Of course, not every administrator is superfluous, nor is every administrator overpaid, but there are too many of both.
Mark Friedman’s Page 1 report (Adjunct Professors’ Low Pay A Savings For Colleges) on the scandalously low salaries paid adjunct professors at some Arkansas schools highlights the inequities in pay.
So here’s another explicit editorial pronouncement: Cut administrators’ pay and convert those savings into higher salaries for those actually teaching our children. Or cut administrators’ pay and lower tuition. Or maybe raise adjunct pay and lower tuition.
A recent situation illustrates the profound lack of awareness possessed by some in higher education: last week’s trip to Rome by five University of Arkansas System trustees, President Donald Bobbitt and their spouses. A total of 19 people affiliated in some way with the system were scheduled to visit the University of Arkansas Rome Center, which the university describes as “the perfect study abroad opportunity.”
According to their itinerary, they were staying at the Hotel Raphael, whose website indicates a room runs from about $433 to $510 a night.

▶ DATA EXCERPTS:
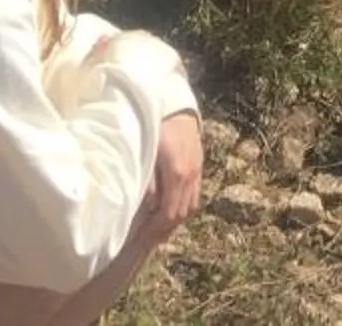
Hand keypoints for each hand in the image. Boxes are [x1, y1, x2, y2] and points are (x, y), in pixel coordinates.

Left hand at [144, 112, 203, 233]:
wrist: (174, 102)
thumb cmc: (154, 124)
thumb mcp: (147, 151)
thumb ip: (149, 180)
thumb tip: (151, 206)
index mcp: (177, 173)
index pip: (169, 213)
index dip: (156, 230)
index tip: (141, 239)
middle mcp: (191, 175)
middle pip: (181, 214)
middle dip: (164, 230)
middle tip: (147, 240)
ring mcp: (197, 170)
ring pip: (190, 206)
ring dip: (175, 220)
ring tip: (158, 229)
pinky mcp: (199, 165)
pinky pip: (195, 195)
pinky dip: (184, 207)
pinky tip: (172, 210)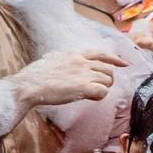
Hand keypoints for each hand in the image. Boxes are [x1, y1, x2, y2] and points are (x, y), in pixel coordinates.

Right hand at [10, 48, 125, 110]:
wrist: (28, 85)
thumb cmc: (34, 76)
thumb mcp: (49, 60)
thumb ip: (60, 59)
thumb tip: (55, 59)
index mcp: (74, 55)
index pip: (101, 54)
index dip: (115, 59)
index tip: (125, 64)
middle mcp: (82, 62)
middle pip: (108, 70)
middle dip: (107, 80)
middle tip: (98, 87)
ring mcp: (83, 74)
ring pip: (108, 81)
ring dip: (103, 88)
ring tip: (90, 94)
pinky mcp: (83, 88)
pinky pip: (103, 92)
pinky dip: (100, 96)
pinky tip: (90, 98)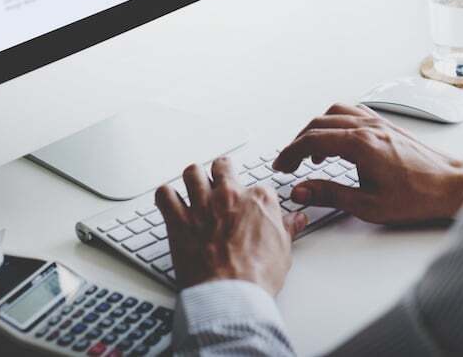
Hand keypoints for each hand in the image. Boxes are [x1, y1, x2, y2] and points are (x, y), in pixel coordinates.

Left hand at [156, 158, 306, 295]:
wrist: (231, 295)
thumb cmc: (257, 276)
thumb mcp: (284, 250)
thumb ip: (287, 228)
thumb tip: (297, 220)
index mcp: (257, 200)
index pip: (257, 184)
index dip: (252, 196)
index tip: (249, 204)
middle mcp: (228, 196)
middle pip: (221, 167)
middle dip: (220, 171)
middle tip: (219, 180)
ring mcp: (202, 205)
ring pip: (192, 173)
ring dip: (192, 179)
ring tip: (193, 186)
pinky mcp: (179, 220)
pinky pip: (165, 195)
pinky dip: (165, 197)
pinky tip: (169, 202)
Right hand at [274, 103, 462, 224]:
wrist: (451, 185)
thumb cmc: (417, 196)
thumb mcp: (367, 204)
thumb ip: (329, 194)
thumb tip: (302, 191)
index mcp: (360, 144)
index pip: (312, 140)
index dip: (291, 153)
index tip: (282, 166)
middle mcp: (367, 127)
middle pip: (319, 123)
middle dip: (299, 142)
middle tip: (290, 162)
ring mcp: (378, 123)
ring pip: (335, 113)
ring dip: (317, 129)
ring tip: (311, 153)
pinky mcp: (387, 126)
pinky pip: (353, 113)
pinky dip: (336, 122)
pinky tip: (338, 140)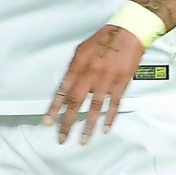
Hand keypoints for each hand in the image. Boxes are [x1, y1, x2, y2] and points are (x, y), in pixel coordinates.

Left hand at [44, 25, 143, 144]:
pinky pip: (114, 104)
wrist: (127, 34)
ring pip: (95, 106)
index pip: (63, 90)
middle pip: (76, 101)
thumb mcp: (81, 50)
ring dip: (88, 125)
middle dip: (68, 121)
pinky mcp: (121, 83)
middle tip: (62, 137)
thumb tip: (65, 87)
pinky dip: (109, 117)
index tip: (48, 122)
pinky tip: (104, 129)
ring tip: (83, 140)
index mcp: (78, 64)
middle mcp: (90, 73)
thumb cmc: (102, 41)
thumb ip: (73, 68)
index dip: (54, 107)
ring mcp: (106, 79)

▶ EXERCISES:
[1] List every option the editorial on administrators' pay proposes for changing pay or tuition.
[2] According to the editorial on administrators' pay, what does the trip to Rome by University of Arkansas System trustees illustrate?
The entries have nothing to do with the editorial on administrators' pay.

▶ ACTIVITY ANSWERS:
[1]
- Cut administrators' pay and convert those savings into higher salaries for those actually teaching.
- Cut administrators' pay and lower tuition.
- Raise adjunct pay and lower tuition.

[2] The editorial presents the trip as illustrating the profound lack of awareness possessed by some in higher education. The trip was taken by five University of Arkansas System trustees, President Donald Bobbitt and their spouses.